T max of phases is in general not the issue. The phase may bleed off, but the column surface should still be inert. Many columns can be heated to much higher temperatures, as long as the deactivation stands. You only pay in life time (and bleed).
There is a bigger concern at higher temperatures and that is development of reactivity. For those interested, we did a study on the activity of FID flame tip and it was amazing how active FID liners can be.
http://www.sepscience.com/emails/sepsci1211eu.pdf
Question is: how is this activity developed? Not very strange if systems are opened at high temp and there is direct contact with air and metal surfaces.
Note this can also happen inside the column, for instance if a water peak elute in a 300C FID, what will happen to the phase? Probably hydrolysis, but we won't see it because adsorption at 300C will not show itself, until we get an extreme situation like in the flame tip.
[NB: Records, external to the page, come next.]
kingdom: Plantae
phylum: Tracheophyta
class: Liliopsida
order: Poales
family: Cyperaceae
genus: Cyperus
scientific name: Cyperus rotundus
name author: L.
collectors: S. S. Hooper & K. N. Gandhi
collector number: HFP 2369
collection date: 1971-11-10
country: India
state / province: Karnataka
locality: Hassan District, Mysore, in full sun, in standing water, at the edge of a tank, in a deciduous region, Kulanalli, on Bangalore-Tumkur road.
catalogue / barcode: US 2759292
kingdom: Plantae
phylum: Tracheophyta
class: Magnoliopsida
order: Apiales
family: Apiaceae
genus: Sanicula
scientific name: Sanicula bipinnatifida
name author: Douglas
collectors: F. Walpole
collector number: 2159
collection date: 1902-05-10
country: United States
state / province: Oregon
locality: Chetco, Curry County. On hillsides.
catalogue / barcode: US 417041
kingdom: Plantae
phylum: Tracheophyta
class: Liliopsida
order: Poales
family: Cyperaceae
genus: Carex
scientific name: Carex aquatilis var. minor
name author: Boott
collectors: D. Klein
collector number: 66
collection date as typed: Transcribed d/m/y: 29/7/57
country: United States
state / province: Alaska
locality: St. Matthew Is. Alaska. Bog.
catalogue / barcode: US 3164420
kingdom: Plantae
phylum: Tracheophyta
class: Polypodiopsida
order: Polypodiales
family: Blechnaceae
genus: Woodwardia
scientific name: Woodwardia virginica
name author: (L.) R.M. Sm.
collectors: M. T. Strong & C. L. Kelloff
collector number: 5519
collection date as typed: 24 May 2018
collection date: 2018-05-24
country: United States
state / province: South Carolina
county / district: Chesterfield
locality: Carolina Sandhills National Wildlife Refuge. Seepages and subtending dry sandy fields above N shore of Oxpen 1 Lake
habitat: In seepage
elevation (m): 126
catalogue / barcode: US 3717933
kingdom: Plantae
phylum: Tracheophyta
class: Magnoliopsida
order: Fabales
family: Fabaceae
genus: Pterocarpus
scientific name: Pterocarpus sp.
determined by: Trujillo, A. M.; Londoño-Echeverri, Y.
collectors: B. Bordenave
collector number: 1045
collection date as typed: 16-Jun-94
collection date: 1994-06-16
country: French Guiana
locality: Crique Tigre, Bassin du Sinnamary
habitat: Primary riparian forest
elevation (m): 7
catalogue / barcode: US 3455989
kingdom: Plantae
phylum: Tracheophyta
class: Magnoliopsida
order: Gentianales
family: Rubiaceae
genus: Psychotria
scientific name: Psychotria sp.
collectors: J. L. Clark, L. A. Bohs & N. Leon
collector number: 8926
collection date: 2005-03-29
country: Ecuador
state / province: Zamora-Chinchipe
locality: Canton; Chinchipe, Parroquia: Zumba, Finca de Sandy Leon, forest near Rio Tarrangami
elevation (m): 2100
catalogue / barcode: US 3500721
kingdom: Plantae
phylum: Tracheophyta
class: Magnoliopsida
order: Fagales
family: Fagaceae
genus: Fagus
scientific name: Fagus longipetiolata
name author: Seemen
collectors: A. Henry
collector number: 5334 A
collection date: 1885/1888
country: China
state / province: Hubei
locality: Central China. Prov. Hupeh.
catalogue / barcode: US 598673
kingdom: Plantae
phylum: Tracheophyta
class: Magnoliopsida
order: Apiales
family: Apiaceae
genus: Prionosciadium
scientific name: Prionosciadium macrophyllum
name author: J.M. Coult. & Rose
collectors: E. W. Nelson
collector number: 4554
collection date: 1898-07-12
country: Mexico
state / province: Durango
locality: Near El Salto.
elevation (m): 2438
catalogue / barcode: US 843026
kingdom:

For sensitive components at low levels this should be a concern.
At the injection side: If phase is stripped from first 5 cm, there is a good chance it will be partly deposited below the injection port. I have seen this many times with TCEP. The challenge is, when phase is accumulating in the first part of the column, you get a "phase-droplet" which reduces efficiency immediate 50-80%. In wax columns you see this oft an appearance of droplets via dark spots on the inlet side. Cutting off a section fully restores the column efficiency, but it can happen again. a short guard column, PDMS deactivated solves that issue.